I am stuck up at the following step. It will be great if someone can help me out:

2 = λfx.f(f x)
3 = λfx.f(f(f x))
ADD = λm n f x. m f (n f x)

My steps are:

   (λm n f x. m f (n f x)) (λf x.f(f(f x))) (λf x.f(f x))
-> ((λn f x. (λf x.f(f(f x))) f (n f x))) (λf x.f(f x))
-> ((λf x. (λf' x'.f'(f'(f' x'))) f ((λf" x".f"(f" x")) f x)

Is the parenthesis fine? I really confuse myself on the substitutions and parenthesis. Is there a formal, easier technique to address such problems?

regards, darkie

Answer 1

Try Alligator Eggs!

Here are my steps, which I derived with the help of Alligator Eggs:

ADD 2 3
-> (λm n f x. m f (n f x)) (λf x.f(f(f x))) (λf x.f(f x))
->   (λn f x. (λf x.f(f(f x))) f (n f x))   (λf x.f(f x))
->     (λf x. (λf x.f(f(f x))) f ((λf x.f(f x)) f x)) 
->     (λf x.   (λx.f(f(f x)))   ((λf x.f(f x)) f x)) 
->     (λf x.       f(f(f(λf x.f(f x)) f x)))))
->     (λf x.       f(f(f  (λx.f(f x)) x)))))
->     (λf x.       f(f(f     (f(f x))  )))))

Answer 2

Is there a formal, easier technique to address such problems?

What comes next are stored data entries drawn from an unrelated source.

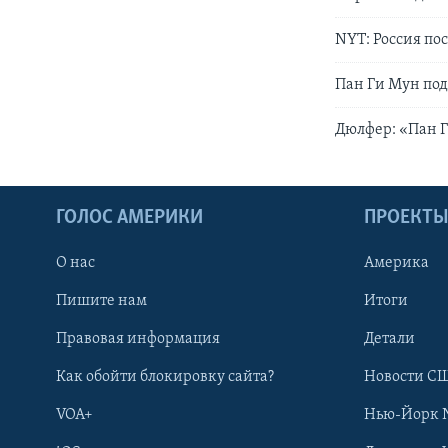
NYT: Россия по
Пан Ги Мун по
Дюлфер: «Пан Г
ГОЛОС АМЕРИКИ
ПРОЕКТ
О нас
Америка
Пишите нам
Итоги
Правовая информация
Детали
Как обойти блокировку сайта?
Новости СШ
VOA+
Нью-Йорк 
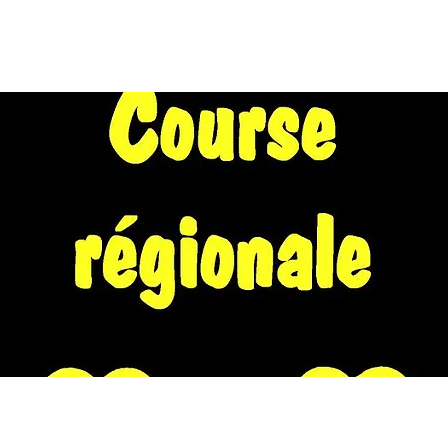
EIL
A PROPOS
WE EN NORD 2026
CALENDRIER
FORU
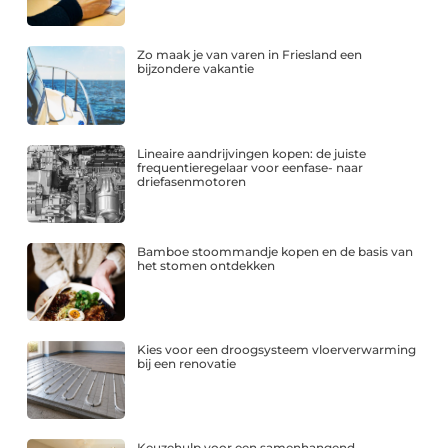
Zo maak je van varen in Friesland een
bijzondere vakantie
Lineaire aandrijvingen kopen: de juiste
frequentieregelaar voor eenfase- naar
driefasenmotoren
Bamboe stoommandje kopen en de basis van
het stomen ontdekken
Kies voor een droogsysteem vloerverwarming
bij een renovatie
Keuzehulp voor een samenhangend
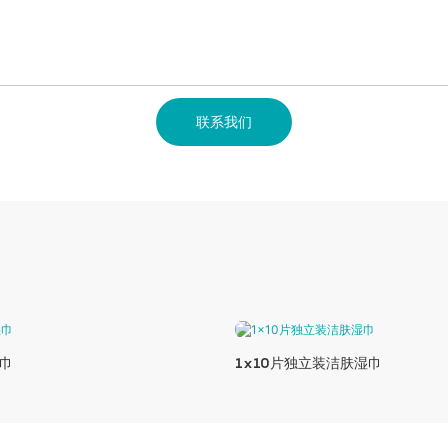
联系我们
巾
1x10片独立装洁肤湿巾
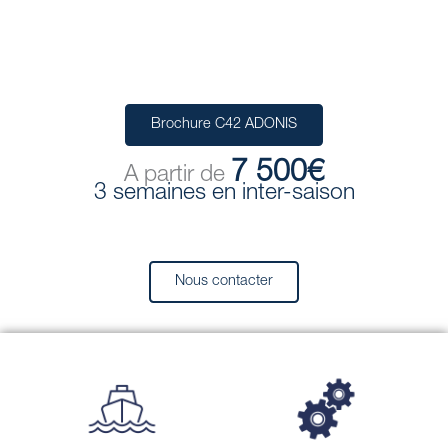
Brochure C42 ADONIS
7 500€
A partir de
3 semaines en inter-saison
Nous contacter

It is much easier to write a reducer and prettyprinter for lambda terms than it is to do reductions by hand. But PLT Redex can give you a leg up on the reductions; try defining rules for normal-order reduction, and then all you have to do is worry about prettyprinting the results with no redundant parentheses.

You will probably learn a lot more, too.